İki arkadaş, mektubu yerine teslim ettikten sonra bir ay Fatih Baba’nın evinde dinlendikten sonra evlerine gitmek istediklerini ona söyleyip hazırlıklarını yaptılar. Hazırlıklarını yaptıktan sonra Fatih Baba onlara:

– Eğer müsaade ederseniz, sizi hatırlamak amacıyla köpeğiniz Karabaş’ın üç yavrusunu almak isterim.

Hasan, Fatih Baba’nın bu isteği üzerine ona:

– Fatih Baba, yavruları elbette alabilirsin. Zaten uzun bir yolculuk yapacağımız için yavruların hepsini alamayız.

İki arkadaş yol hazırlığını yapıp Karabaş’la onun yavrusunu alarak yola çıktılar. Köyün çıkışına doğru geldiklerinde köy halkı onları uğurlamak için bekliyordu.

İki arkadaş köy çıkışına gelince durdular ve hepsiyle helalleşip vedalaştılar. Köyün tam çıkışında Fatih Baba’nın oğlu onları durdurarak bir şeyler konuştu ve onlarla beraber köy halkının beklemekte olduğu yere geri döndüler.

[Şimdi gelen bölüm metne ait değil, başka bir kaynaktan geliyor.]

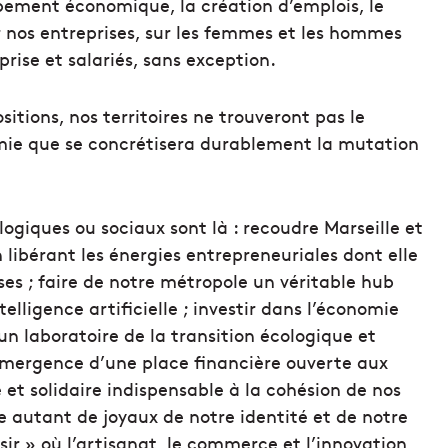
ppement économique, la création d’emplois, le
ur nos entreprises, sur les femmes et les hommes
eprise et salariés, sans exception.
sitions, nos territoires ne trouveront pas le
omie que se concrétisera durablement la mutation
logiques ou sociaux sont là : recoudre Marseille et
n libérant les énergies entrepreneuriales dont elle
ses ; faire de notre métropole un véritable hub
elligence artificielle ; investir dans l’économie
 un laboratoire de la transition écologique et
l’émergence d’une place financière ouverte aux
 et solidaire indispensable à la cohésion de nos
e autant de joyaux de notre identité et de notre
isir » où l’artisanat, le commerce et l’innovation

Misafirleri uğurlayan köy halkı, Fatih Baba’nın oğlu Veli tarafından durdurulup onlarla bir şeyler konuştuğunu görünce başta Fatih Baba olmak üzere herkes şaşırdı. Acaba ne demek için durdurmuştu ve aralarında ne konuşuyorlardı. Herkes merak içerisindeydi. Bu merakları, Fatih Baba’nın oğluna seslenmesiyle daha da üst seviyeye çıktı. Fatih Baba, oğluna seslenerek yanına gelmesini istedi. Veli yanlarına gelince Fatih Baba, oğluna:

– Oğlum, niçin misafirleri durdurup gitmelerine engel oldun. Hem söyle bakalım. Onlarla ne konuştun.

Veli, babasının üst üste soru sorması üzerine babasını sakinleştirerek ona:

– Baba, müsaade edersen ben de onlarla gitmek istiyorum.

Fatih Baba, oğlunun sözleri karşısında hem şaşırmış hem de üzülmüştü. Bu yüzden yutkuna yutkuna:

–  Oğlum, niçin onlarla gitmek istiyorsun? Diye sordu.

– Baba, benim onlara karşı bir sözüm var. O sözü yerine getirmek zorundayım.

Dr. Burak ve Hasan, Velinin sözünü unuttukları için bir anda şaşırdılar ve bir ağızdan ‘ne sözü’ diye seslendiler. Veli, onların bu sözü karşısında onlara dönerek:

– Sizinle ilk karşılaştığım zamanı hatırlıyor musunuz?

– Evet, hatırlıyoruz.

– O zaman, ben çok sıkıntıdaydım ve siz bana yardım etmiştiniz.

– Evet, etmiştik.

– O zaman bende size yardım ettiğinizden dolayı sizin yanınızdan ayrılmayacağıma ve size hizmet edeceğime dair söz vermiştim.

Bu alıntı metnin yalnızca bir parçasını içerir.